= Jerry Malloy Negro League Conference =

The Jerry Malloy Negro League Conference (JMNLC) is an annual conference sponsored by Negro leagues Committee (NLC), a standing committee of the Society for American Baseball Research (SABR), a non-profit 501(c)(3) organization. As of 2016, the NLC has held nineteen conferences in various cities known for their history in hosting Negro league baseball teams. The JMNLC is the first and remains the only such event dedicated exclusively to the examination of black baseball history.
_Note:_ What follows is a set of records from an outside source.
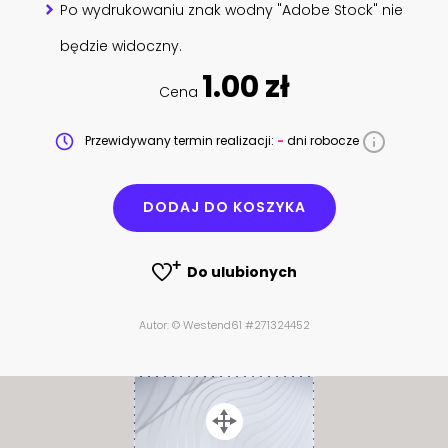
Po wydrukowaniu znak wodny "Adobe Stock" nie
będzie widoczny.
1.00 zł
Cena
Przewidywany termin realizacji:
-
dni robocze
DODAJ DO KOSZYKA
Do ulubionych
Autor: © Westend61 #271324452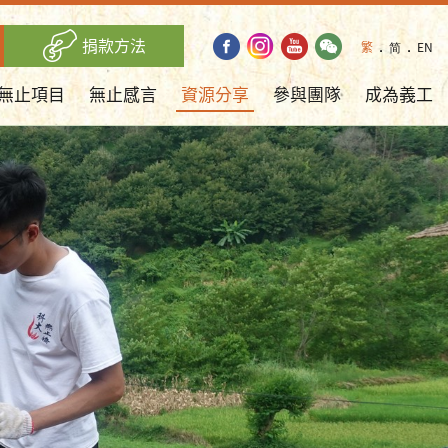
捐款方法
繁
．
简
．
EN
無止項目
無止感言
資源分享
參與團隊
成為義工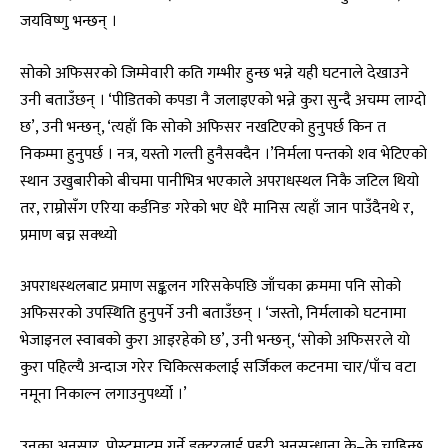
जयविष्णु भन्छन् ।
सोको अफिसरको जिम्मेवारी कति गम्भीर हुन्छ भन्ने यही घटनाले देखाउने
उनी बताउँछन् । ‘पीडितको कपडा नै जलाइएको भन्ने कुरा सुन्दै अचम्म लाग्दो
छ’, उनी भन्छन्, ‘त्यहाँ कि सोको अफिसर नखटिएको हुनुपर्छ किन त
निकम्मा हुनुपर्छ । नत्र, यस्तो गल्ती हुनैसक्दैन ।’निर्मला पन्तको शव भेटिएको
स्थान उखुबारीको बीचमा पानीभित्र भएकाले अपराधस्थल निकै जटिल थियो
तर, राम्रोसँग एरिया कर्डनिङ गरेको भए धेरै मानिस त्यहाँ जान पाउँदैनथे र,
प्रमाण बच्न सक्थ्यो
अपराधस्थलबाट प्रमाण सङ्कलन गरिसकेपछि जाँचका क्रममा पनि सोको
अफिसरको उपस्थिति हुनुपर्ने उनी बताउँछन् । ‘जस्तो, निर्मलाको घटनामा
भेजाइनल स्वाबको कुरा आइरहेको छ’, उनी भन्छन्, ‘सोको अफिसरले यो
कुरा पहिल्यै अन्दाज गरेर चिकित्सकलाई सर्जिकल कटनमा चार/पाँच वटा
नमूना निकाल्न लगाउनुपर्थ्यो ।’
उनका अनुसार, पोस्टमाटम गर्ने डक्टरलाई प्रहरी अनुसन्धाना के–के चाहिन्छ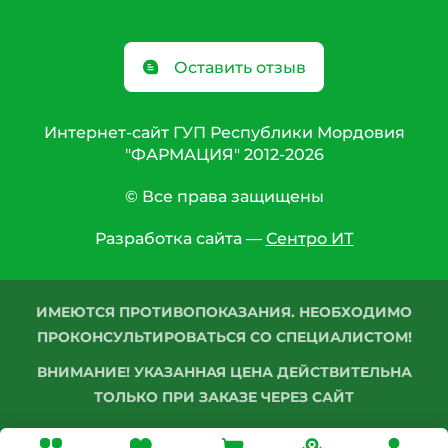
Оставить отзыв
Интернет-сайт ГУП Республики Мордовия
"ФАРМАЦИЯ" 2012-2026
© Все права защищены
Разработка сайта —
Сентро ИТ
ИМЕЮТСЯ ПРОТИВОПОКАЗАНИЯ. НЕОБХОДИМО
ПРОКОНСУЛЬТИРОВАТЬСЯ СО СПЕЦИАЛИСТОМ!
ВНИМАНИЕ! УКАЗАННАЯ ЦЕНА ДЕЙСТВИТЕЛЬНА
ТОЛЬКО ПРИ ЗАКАЗЕ ЧЕРЕЗ САЙТ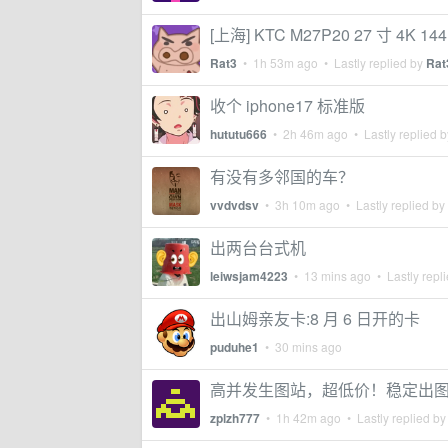
[上海] KTC M27P20 27 寸 4K 14
Rat3
•
1h 53m ago
• Lastly replied by
Rat
收个 iphone17 标准版
hututu666
•
2h 46m ago
• Lastly replied 
有没有多邻国的车？
vvdvdsv
•
3h 10m ago
• Lastly replied by
出两台台式机
leiwsjam4223
•
13 mins ago
• Lastly repl
出山姆亲友卡:8 月 6 日开的卡
puduhe1
•
30 mins ago
高并发生图站，超低价！稳定出
zplzh777
•
1h 42m ago
• Lastly replied b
The objective of the conference and committee is to encourage the study and research of Negro league baseball, pre-Negro league baseball, African-Americans in baseball, and the positive influence on American society by the elimination of racial barriers. This national conference attracts scholars, historians, collectors, social activists, and fans of the game. The Conference focus includes scholarly, literary, and educational components.

==History of the Conference==

The Conference has been an annual SABR event since 1998, and was named in memory of Jerry Malloy (1946–2000) after his death. Malloy was a journalist and was considered by his peers in SABR to be a skilled authority on 19th century black baseball. Malloy was an important member of the Negro Leagues Committee and a respected researcher and historian. Admission to the conference is open to all.

The 2016 conference is being held in Kansas City, Missouri, July 7–9. Past conferences have been held in Harrisburg, Pennsylvania (1998, 2000, 2003), Kansas City, Missouri (2001, 2006), Chicago, Illinois (2005, 2008), Atlantic City, New Jersey (1999), Memphis, Tennessee (2002), Cleveland, Ohio (2004, 2012), Portsmouth, Virginia (2007), Pittsburgh, Pennsylvania (2009, 2015), Birmingham, Alabama (2010), Indianapolis, Indiana (2011), Newark, New Jersey (2013) and Detroit, Michigan (2014).

Since 2004, the conference has also included an update on the Negro Leagues Baseball Grave Marker Project.

== Awards ==
The SABR Negro Leagues Committee announces the following awards during the conference:

- The Robert Peterson Recognition Award: for bodies of work that increase public awareness about the Negro leagues, akin to Peterson's book "Only The Ball Was White."
- The John Coates Next Generation Award: for recognition of outstanding achievement and dedication by newcomers to the research field.
- The Normal "Tweed" Webb Lifetime Achievement Award: to recognize long-term contributions to the field of Negro league research.
- The Fay Vincent Most Valuable Partner (MVP) Award: for the contributor with the greatest impact towards a successful conference and shares former Commissioner Vincent's vision to recognize the Negro leagues and its impact on the socialization of American culture.

== Events and Programs ==
Between ten and 14 research presentations are given at every conference, ranging from historical research to statistical studies to entertaining stories, covering any subject related to the history of African-American baseball. A trivia contest (related to Negro leagues history) with prizes for the winner is held, and two auctions (one silent, one live) are conducted. Fundraising is also done to help pay to mark the graves of former Negro league players. The effort, known as the Negro Leagues Baseball Grave Marker Project has provided a headstone for more than 30 players since 2004.

An authors panel is held, and book signings are done afterward. A bus tour is done of most host cities, citing the memorable spots related to that city's Negro leagues history, and an awards banquet is held in which the four named awards are announced, plus two $2,500 youth scholarships, based upon submitted essays, and two $1,000 library grants. A seminar on Negro leagues history is held during the conference for education professionals, and an academic journal, based on presentations made during the conference, is published later in the year in partnership with McFarland & Company.